◆ **Problem to work on**
Copy the lines between the one holding "umani nuovi fondanti sull’amicizi" and the one holding "con la guida critica di don Ren", inclusive, without changing anything.
--- Records provided Enclosed Below ---
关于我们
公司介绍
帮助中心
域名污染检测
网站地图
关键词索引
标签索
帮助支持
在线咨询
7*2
--- End of Enclosed Records provided ---
--- Records provided Enclosed Below ---
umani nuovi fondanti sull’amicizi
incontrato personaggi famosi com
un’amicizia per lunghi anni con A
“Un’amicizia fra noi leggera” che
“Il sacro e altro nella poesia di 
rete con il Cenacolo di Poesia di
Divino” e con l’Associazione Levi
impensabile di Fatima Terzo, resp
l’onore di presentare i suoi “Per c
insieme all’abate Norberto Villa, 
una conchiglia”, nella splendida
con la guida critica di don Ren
--- End of Enclosed Records provided ---
--- Records provided Enclosed Below ---
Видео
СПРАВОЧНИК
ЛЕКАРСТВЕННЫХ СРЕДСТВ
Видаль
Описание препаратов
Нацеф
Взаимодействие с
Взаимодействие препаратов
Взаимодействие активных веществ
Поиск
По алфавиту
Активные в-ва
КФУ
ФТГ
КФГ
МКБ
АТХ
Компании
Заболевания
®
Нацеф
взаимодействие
--- End of Enclosed Records provided ---
◆ **Reply**
umani nuovi fondanti sull’amicizi
incontrato personaggi famosi com
un’amicizia per lunghi anni con A
“Un’amicizia fra noi leggera” che
“Il sacro e altro nella poesia di 
rete con il Cenacolo di Poesia di
Divino” e con l’Associazione Levi
impensabile di Fatima Terzo, resp
l’onore di presentare i suoi “Per c
insieme all’abate Norberto Villa, 
una conchiglia”, nella splendida
con la guida critica di don Ren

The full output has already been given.